Chikli warned that Dutch Jews, now numbering around 35,000, increasingly fear expressing their Jewish identity. He cited the violent attack on Maccabi Tel Aviv fans by “jihadist mobs” in Amsterdam last year as another example of the rising hostility.
“The Netherlands is now moving rapidly in the footsteps of Belgium, becoming a place where Jews are no longer safe and where they are increasingly forced to hide their identity in public,” he said. “With pain, I say to the Jews of the Netherlands: consider carefully your future in a country that shows little intention of protecting your lives, your rights, and your identity.”
His message was echoed by Dutch MP Claudia van Zanten, who shared the statement, saying she “completely understood” Chikli’s warning.
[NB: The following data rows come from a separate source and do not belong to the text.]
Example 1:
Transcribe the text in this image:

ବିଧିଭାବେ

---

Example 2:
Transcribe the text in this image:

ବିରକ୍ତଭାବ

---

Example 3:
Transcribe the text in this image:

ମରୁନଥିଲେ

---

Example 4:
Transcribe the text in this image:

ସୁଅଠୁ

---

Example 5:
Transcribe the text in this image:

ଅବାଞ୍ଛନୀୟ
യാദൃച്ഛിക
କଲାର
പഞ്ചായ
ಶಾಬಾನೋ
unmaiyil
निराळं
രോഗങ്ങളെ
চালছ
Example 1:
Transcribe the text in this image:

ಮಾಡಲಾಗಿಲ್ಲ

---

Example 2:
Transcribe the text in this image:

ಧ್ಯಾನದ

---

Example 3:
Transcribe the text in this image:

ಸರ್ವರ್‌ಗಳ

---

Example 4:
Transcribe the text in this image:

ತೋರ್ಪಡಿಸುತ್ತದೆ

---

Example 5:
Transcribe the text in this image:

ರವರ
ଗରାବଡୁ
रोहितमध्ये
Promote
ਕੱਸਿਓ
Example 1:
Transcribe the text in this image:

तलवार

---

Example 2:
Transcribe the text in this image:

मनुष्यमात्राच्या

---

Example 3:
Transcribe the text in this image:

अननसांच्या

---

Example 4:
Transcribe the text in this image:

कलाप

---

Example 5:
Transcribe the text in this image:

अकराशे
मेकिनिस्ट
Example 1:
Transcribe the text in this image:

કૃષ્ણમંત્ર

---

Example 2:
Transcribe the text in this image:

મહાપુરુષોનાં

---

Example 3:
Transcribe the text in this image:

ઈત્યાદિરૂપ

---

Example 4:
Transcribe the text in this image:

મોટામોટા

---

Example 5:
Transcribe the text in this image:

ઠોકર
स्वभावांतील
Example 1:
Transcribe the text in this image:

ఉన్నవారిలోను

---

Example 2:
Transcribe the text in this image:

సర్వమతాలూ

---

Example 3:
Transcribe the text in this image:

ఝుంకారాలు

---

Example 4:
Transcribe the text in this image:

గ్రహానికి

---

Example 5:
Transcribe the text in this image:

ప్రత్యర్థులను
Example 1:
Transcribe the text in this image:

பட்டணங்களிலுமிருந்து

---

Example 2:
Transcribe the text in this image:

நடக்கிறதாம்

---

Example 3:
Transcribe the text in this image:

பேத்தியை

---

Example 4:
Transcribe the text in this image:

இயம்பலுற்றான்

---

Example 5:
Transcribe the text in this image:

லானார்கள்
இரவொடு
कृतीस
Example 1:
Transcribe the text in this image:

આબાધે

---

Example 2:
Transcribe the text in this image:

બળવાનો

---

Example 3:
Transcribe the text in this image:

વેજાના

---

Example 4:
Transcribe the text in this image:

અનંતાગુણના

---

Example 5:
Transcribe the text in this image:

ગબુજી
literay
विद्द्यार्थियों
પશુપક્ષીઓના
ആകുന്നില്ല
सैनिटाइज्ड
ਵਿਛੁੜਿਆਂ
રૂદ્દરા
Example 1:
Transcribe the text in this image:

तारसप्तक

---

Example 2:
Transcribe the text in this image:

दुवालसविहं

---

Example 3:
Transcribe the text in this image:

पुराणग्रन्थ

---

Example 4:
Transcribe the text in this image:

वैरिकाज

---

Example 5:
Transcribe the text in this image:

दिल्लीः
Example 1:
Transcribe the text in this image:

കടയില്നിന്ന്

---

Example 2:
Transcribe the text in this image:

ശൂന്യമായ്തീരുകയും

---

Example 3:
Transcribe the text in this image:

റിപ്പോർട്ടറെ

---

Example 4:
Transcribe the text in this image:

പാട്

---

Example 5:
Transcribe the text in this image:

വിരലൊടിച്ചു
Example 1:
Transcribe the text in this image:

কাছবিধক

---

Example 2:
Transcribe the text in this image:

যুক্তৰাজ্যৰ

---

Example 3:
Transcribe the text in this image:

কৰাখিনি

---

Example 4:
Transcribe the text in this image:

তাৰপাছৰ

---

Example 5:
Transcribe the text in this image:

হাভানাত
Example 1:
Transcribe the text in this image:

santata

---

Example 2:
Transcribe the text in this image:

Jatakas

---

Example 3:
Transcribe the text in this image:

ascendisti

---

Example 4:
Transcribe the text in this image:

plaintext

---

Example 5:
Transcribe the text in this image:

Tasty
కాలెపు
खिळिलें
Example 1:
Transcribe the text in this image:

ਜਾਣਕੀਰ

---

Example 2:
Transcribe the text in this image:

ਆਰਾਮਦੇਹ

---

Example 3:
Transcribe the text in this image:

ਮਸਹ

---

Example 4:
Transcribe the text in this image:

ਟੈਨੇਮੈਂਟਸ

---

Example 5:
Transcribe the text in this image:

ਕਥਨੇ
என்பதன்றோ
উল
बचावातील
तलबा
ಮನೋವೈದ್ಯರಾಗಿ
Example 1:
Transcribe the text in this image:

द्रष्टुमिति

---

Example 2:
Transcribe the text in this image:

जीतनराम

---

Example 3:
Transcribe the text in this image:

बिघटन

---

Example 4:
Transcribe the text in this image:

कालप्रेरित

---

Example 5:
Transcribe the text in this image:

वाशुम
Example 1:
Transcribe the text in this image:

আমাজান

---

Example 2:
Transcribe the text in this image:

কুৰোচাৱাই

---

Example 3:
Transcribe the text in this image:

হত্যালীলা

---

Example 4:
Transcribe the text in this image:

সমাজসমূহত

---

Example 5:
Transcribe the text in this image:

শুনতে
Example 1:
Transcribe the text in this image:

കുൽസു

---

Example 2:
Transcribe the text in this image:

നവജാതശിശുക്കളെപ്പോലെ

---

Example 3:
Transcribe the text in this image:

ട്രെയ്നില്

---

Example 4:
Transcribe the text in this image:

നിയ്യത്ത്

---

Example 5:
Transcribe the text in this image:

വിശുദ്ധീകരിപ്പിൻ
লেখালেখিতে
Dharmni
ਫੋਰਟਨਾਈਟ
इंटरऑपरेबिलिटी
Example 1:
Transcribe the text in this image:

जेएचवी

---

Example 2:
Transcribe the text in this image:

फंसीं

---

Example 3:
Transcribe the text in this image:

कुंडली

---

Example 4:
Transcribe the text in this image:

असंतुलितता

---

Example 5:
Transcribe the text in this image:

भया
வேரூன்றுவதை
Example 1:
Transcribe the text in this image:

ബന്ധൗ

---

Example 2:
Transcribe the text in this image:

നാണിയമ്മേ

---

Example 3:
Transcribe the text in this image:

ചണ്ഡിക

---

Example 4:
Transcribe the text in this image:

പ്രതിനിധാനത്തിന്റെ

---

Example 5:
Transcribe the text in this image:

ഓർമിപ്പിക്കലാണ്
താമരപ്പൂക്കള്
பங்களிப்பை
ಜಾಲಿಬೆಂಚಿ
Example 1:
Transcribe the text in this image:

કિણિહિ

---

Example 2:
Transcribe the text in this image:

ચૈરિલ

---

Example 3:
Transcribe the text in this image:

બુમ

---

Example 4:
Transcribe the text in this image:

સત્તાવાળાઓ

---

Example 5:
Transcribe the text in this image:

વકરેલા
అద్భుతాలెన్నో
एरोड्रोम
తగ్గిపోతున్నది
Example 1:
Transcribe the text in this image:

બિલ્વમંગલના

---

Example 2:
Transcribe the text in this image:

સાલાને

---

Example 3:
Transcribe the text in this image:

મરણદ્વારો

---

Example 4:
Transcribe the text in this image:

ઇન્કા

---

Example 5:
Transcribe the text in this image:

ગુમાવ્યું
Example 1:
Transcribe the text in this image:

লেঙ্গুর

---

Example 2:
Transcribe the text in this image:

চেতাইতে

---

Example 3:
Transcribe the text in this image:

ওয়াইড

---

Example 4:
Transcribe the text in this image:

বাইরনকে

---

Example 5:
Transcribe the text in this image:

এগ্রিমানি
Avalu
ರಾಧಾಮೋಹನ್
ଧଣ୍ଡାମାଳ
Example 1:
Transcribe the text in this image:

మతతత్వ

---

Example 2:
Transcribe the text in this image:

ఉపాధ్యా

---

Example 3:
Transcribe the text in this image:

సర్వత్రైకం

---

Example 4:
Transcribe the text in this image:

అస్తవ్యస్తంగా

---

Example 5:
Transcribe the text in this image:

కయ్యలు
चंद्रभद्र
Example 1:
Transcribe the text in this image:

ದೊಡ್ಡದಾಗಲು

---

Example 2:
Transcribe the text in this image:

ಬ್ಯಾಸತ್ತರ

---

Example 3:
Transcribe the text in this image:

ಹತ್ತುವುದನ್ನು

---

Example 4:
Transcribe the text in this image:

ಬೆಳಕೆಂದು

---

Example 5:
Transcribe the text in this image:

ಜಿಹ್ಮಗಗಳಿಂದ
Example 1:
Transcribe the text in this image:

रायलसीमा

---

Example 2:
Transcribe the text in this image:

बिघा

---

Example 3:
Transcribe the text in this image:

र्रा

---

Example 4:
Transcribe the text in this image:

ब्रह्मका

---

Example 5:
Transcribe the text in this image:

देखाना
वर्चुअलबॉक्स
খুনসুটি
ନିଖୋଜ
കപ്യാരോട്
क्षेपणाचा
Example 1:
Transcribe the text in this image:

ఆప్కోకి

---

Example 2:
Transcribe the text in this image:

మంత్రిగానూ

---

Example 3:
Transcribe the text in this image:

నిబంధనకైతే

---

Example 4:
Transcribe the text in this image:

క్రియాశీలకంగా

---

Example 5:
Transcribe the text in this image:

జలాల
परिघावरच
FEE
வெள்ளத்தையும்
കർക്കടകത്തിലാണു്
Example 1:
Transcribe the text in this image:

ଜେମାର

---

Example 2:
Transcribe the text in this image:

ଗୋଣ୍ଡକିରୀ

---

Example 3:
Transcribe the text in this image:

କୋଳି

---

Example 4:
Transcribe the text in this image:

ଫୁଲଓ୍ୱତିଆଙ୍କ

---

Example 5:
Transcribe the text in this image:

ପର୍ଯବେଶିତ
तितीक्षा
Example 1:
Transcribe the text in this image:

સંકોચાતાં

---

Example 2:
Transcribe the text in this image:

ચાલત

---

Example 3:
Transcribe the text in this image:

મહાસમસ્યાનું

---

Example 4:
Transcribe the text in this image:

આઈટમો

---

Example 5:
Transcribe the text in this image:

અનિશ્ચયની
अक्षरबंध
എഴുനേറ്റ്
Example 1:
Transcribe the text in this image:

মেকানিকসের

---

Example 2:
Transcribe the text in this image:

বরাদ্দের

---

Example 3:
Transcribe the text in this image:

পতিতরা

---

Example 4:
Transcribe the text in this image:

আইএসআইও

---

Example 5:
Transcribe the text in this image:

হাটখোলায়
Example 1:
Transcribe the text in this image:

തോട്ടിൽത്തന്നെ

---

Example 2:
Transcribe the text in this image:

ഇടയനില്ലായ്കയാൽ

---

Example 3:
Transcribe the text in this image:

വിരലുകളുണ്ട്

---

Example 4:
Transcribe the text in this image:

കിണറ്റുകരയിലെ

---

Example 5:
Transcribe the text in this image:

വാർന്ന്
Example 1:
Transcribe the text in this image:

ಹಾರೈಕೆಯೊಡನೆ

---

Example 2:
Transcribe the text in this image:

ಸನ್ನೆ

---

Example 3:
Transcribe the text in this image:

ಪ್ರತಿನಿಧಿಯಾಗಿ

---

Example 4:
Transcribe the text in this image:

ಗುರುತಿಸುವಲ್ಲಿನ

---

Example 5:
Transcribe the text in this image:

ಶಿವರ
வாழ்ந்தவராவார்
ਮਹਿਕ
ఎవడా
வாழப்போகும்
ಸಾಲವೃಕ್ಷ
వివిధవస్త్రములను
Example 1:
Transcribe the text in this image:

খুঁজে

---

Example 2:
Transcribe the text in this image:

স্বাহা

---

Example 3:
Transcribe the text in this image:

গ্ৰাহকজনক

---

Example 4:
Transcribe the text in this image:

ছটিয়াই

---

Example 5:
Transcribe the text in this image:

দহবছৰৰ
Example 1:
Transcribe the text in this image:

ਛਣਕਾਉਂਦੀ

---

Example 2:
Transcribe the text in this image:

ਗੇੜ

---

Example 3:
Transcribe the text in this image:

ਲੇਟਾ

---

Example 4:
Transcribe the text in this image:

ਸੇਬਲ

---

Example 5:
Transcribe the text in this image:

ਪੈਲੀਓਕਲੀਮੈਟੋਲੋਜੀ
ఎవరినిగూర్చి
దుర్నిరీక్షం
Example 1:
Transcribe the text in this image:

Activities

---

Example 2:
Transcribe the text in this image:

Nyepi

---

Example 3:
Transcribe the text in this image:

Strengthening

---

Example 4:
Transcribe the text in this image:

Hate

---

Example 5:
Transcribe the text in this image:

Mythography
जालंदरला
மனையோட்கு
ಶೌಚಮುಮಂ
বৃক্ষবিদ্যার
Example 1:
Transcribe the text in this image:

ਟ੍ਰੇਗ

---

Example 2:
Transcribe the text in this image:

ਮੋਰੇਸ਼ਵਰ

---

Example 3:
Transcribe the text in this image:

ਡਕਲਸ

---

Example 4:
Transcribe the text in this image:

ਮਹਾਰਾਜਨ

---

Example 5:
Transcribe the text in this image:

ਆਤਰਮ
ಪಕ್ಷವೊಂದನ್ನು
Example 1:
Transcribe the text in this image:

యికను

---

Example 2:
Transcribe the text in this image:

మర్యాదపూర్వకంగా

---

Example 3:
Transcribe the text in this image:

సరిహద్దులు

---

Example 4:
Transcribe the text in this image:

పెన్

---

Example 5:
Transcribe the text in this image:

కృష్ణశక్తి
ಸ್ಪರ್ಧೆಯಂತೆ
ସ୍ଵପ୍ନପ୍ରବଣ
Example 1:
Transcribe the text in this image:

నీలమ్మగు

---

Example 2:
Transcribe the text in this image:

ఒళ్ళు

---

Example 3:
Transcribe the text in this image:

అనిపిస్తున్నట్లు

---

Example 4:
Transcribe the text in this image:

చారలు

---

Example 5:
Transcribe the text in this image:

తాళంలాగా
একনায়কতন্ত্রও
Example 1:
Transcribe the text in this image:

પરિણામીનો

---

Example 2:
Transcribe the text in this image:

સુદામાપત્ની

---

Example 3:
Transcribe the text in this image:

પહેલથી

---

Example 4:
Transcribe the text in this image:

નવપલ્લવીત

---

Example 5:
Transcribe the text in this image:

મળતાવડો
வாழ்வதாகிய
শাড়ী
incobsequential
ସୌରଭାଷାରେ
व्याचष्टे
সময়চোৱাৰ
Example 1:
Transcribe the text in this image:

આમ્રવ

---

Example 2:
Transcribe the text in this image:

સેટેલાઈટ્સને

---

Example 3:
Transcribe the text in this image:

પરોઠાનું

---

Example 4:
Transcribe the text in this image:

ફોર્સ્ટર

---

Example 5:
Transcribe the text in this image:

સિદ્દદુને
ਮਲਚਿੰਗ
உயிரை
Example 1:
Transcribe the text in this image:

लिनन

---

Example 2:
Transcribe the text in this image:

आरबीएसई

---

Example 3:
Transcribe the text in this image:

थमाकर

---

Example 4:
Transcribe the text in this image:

Van Zanten described how a Jewish family she knew had emigrated to Israel earlier in the year, fearing a worsening climate of antisemitism.
“The Netherlands has learned nothing and is once again abandoning the Jews,” she said.
Doron Sanders, president of the Mizrachi movement in the Netherlands, said the cancellation reflected a disturbing trend: “More and more venues are refusing to host events involving Israelis because of their connection to a state they claim is committing genocide. The atmosphere right now is very difficult, and it’s unclear what the future holds. Despite the ceasefire, things don’t seem to be improving here.”
The cancellation has reignited debate about antisemitism and double standards in Dutch cultural life, with critics warning that hostility toward Israel is increasingly being used to justify discrimination against Jews in the Netherlands.